If you're not a developer, or you're just starting out, or you only knew one area of software, AI is amazing for you. You can build things you could never build before. If you're experienced, you're just way faster now. Both are great.
I think we can use that same energy on learning new things too. Not just using AI to write code, but using it to understand things we never had time to understand before. Reading more. Going deep on new domains. Building actual knowledge.
For example, if you're a software person who always wanted to learn hardware, this is the best time to do that. AI can walk you through circuits, explain datasheets, help you debug firmware. Stuff that used to take years of context to even get started with.

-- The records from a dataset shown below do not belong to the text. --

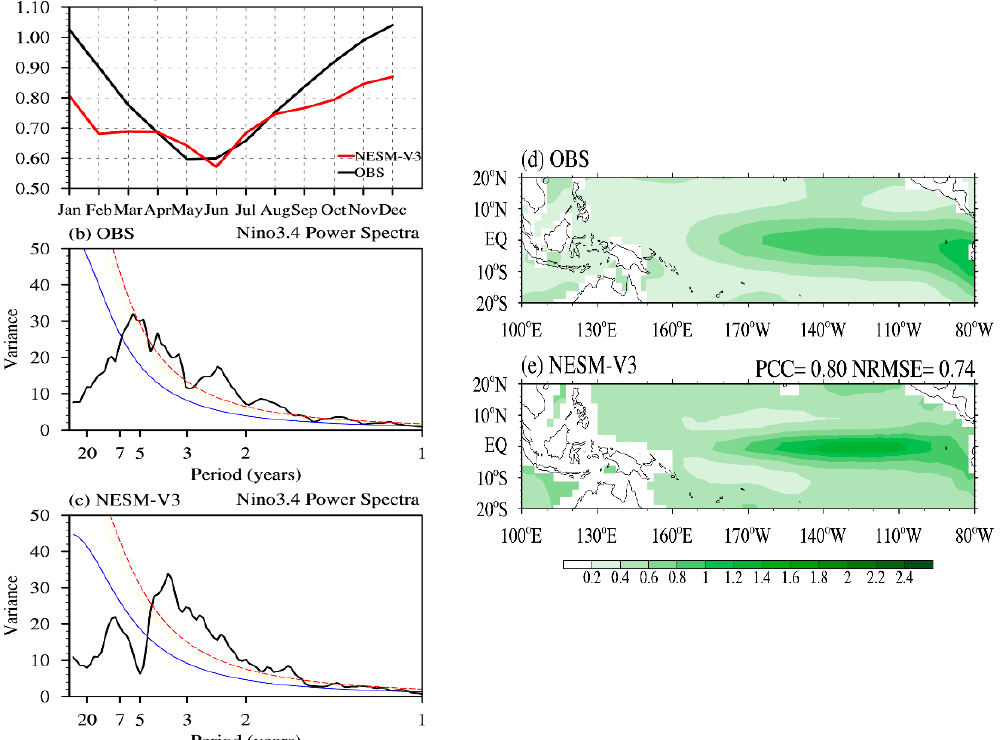
Figure 3. ( a ) Monthly standard deviation (STD) of Nino3.4 SST anomalies, and power spectra of Nino3.4 SST anomaly in ( b ) observation and ( c ) NESMv3. In ( b , c ), the blue lines indicate red noise, and the red dashed lines indicate the 95% confidence level. Interannual variance of ( d ) observed and ( e ) NESMv3 simulated monthly SST.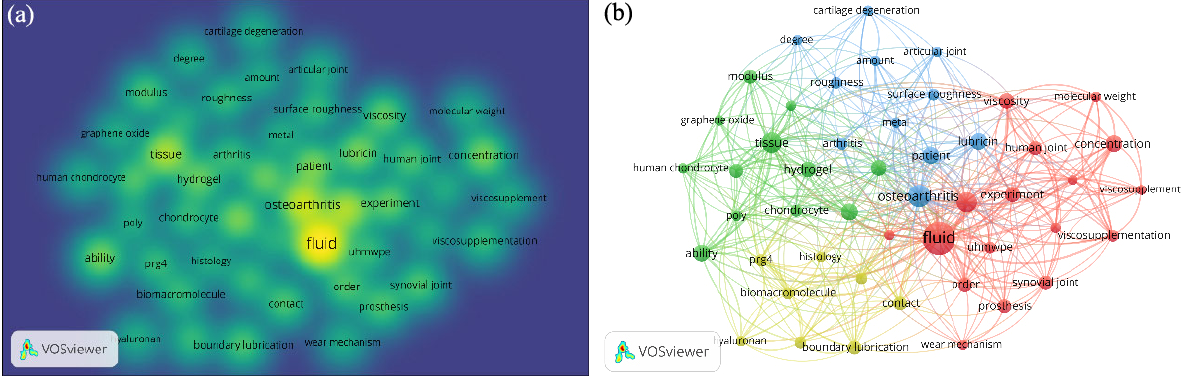
Fig. 39 (a) Density and (b) network diagrammes of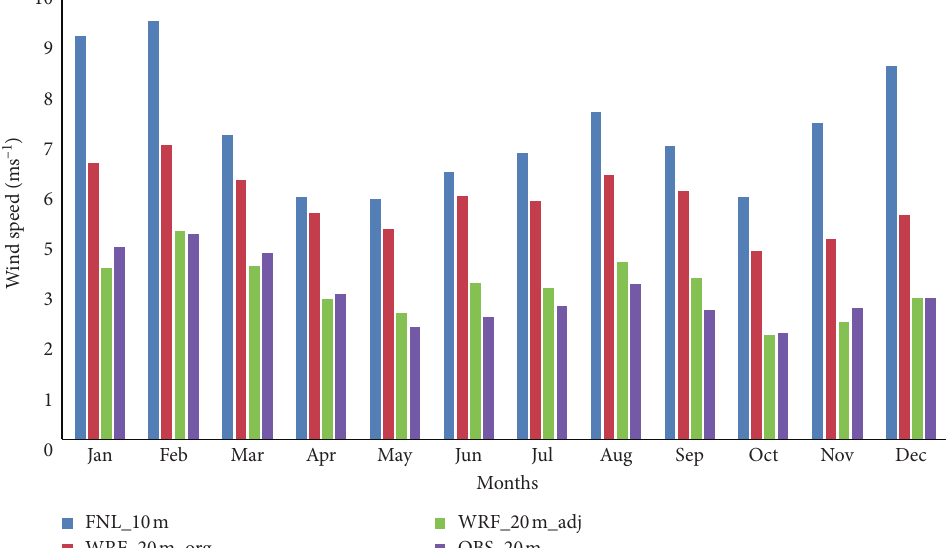
Figure 4: Monthly mean of wind speeds (m s − 1 ) at 10m level from FNL (blue), at 20 m level from observation (purple) and WRF model at 2km resolution for unadjusted (red) and adjusted (green) at Bac Lieu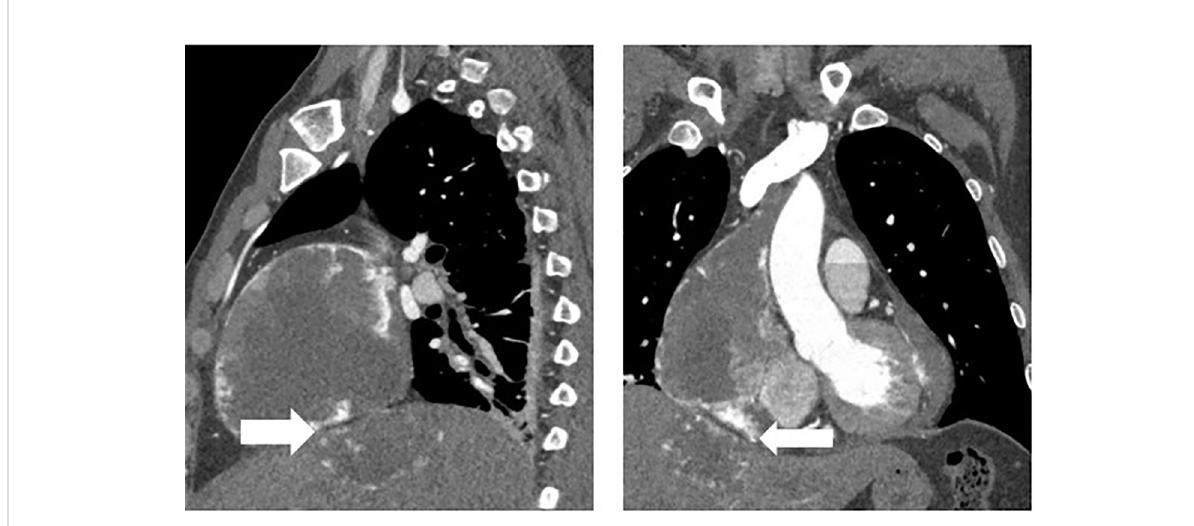
FIGURE 4 Direct invasion of the liver by a right atrial lesion(arrows).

LLMs might be the best learning tool ever created, but we're mostly using it to skip the learning. I do believe coding agents are perfect for this job!
I started doing this lately. I use Claude Code less for "build this for me" (I still do build a lot) and more for "help me understand this." It's been really satisfying.

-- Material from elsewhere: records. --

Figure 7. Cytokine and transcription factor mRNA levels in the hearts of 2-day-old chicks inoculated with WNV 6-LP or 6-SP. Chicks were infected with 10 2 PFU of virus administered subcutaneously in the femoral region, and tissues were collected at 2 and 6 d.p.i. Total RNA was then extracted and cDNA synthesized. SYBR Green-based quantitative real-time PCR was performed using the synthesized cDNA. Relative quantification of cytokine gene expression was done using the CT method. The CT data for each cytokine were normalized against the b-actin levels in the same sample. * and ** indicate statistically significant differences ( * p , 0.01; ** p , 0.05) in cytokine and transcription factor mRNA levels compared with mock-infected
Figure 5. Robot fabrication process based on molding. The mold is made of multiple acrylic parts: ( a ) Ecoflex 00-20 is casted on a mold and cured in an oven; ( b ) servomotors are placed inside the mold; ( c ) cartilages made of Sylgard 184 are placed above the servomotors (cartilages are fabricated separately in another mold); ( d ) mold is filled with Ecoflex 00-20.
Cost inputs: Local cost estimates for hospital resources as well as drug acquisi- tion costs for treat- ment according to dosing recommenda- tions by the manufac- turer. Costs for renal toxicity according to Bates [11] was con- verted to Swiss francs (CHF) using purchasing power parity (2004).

Curious how others here use agents outside of coding. Are you using them to learn? To read? To explore new fields? What's working for you?
The risk, in my opinion was the opposite of I'd expected — not learning less, but a lot of shallow things giving an impression of learning which in effect isnt there. Look! i built this powerful thing. 60.000 Lines of coded business logic in a week! On the surface i have something impressive to show. People admire it, and i end up believing that i did it. This is not to say that i did not learn - i did, but my learning was not as impressive as the result would make you believe.

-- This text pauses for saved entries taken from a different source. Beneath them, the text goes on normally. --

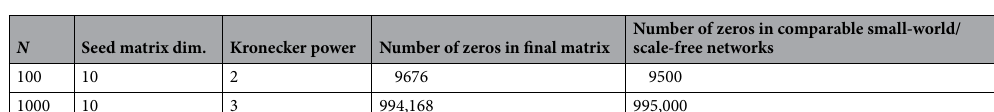
Figure 3. Stabilization of different Kronecker–Leskovec networks. The network size in ( a , b ) is N 1000 . The self-coupling strengths for ( a , c ) were drawn from an interval with fixed size 0.9 and in ( c , d ) N = varying position, and for ( b , d ) from an interval with varied lower bound and upper bound fixed at stabilization parameter µ or µ ∗ and the Hill fit parameters (cf. Eq. (1)) are provided next to the graphs. Each data point represents the average over 1000 trials. Error bars indicate the standard deviation estimated as described in “Methods”.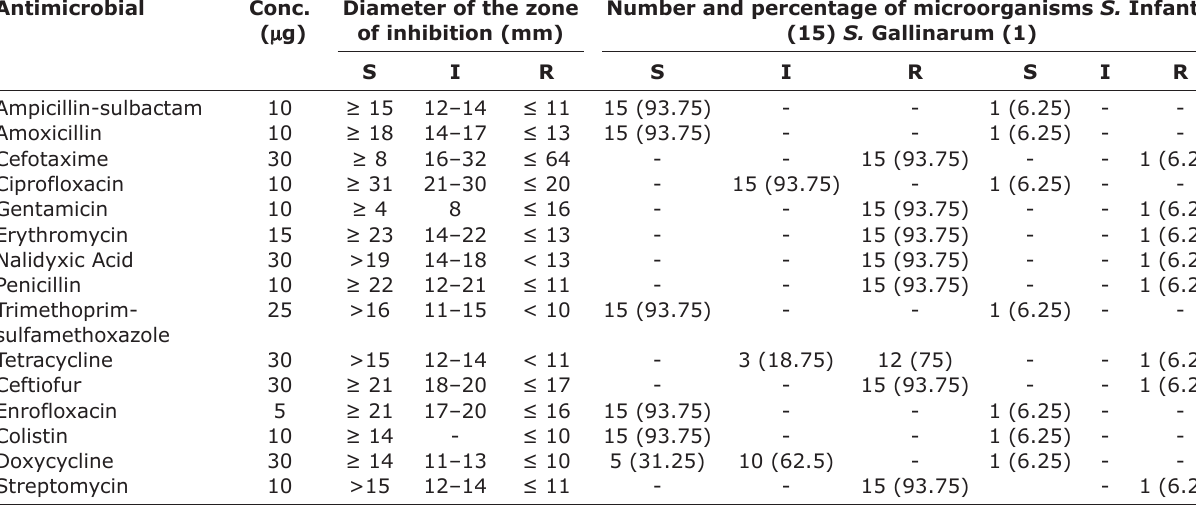
Table-2: Results of the phenotypic resistance of the isolates of S . Infantis and S . Gallinarum obtained from the litter in poultry farms. Antimicrobial Conc. Diameter of the zone ( μ g) of inhibition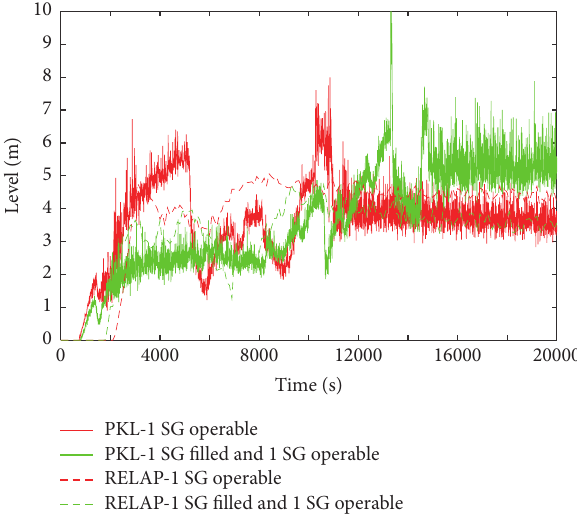
Figure 13: Inlet SG1 level. PKL versus RELAP5. Steam generators influence. Phase I.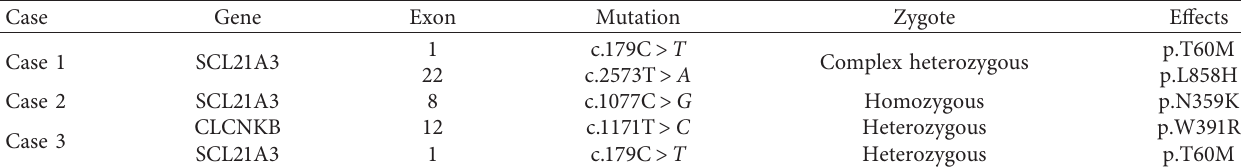
Table 2: Gene mutations in the 3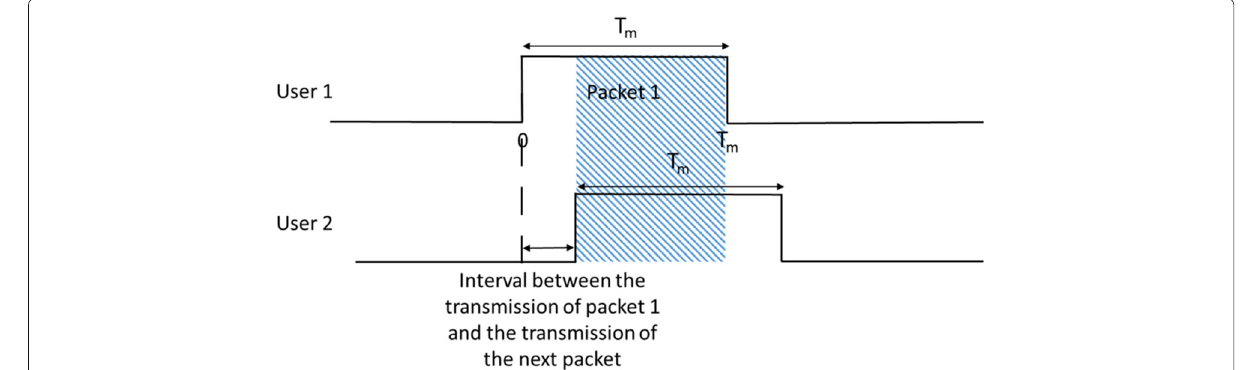
Fig. 6 Collision between packet 1 and a packet sent after it by another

Maybe i should try using it to learning Math now.
- SEO audits (checking structured data, hreflang across 25 language versions) - Batch blog translations (40 articles × 25 languages) - Performance debugging (found that our entire SSR body was empty, LazyAuthProvider with ssr:false was wrapping all content) - Admin dashboard analytics queries
The biggest unlock was giving it a good CLAUDE.md with workflow rules. It stops asking permission and starts fixing things autonomously.
Building a browser-based file tools product and CC handles probably 80% of the iteration cycle at this point.
> Don't post generated comments or AI-edited comments. HN is for conversation between humans.
https://news.ycombinator.com/newsguidelines.html
I never gave a thought to the Thirty Years War only to find later it was necessary for my existence. And all the invasions of Ireland, from the Danes to Cromwell. And the expulsion of the Acadians in Canada. And cousin-lovin. It’s the last rabbit hole you’ll ever need to descend…
I also use it to help me learn to cook more/better so I ask it questions about the how / why and have made a database of recipes that I tweak based on interests / abilities.
A neat thing is you can always ask AI - what can I do to eat or cook better? Then you do it and keep repeating.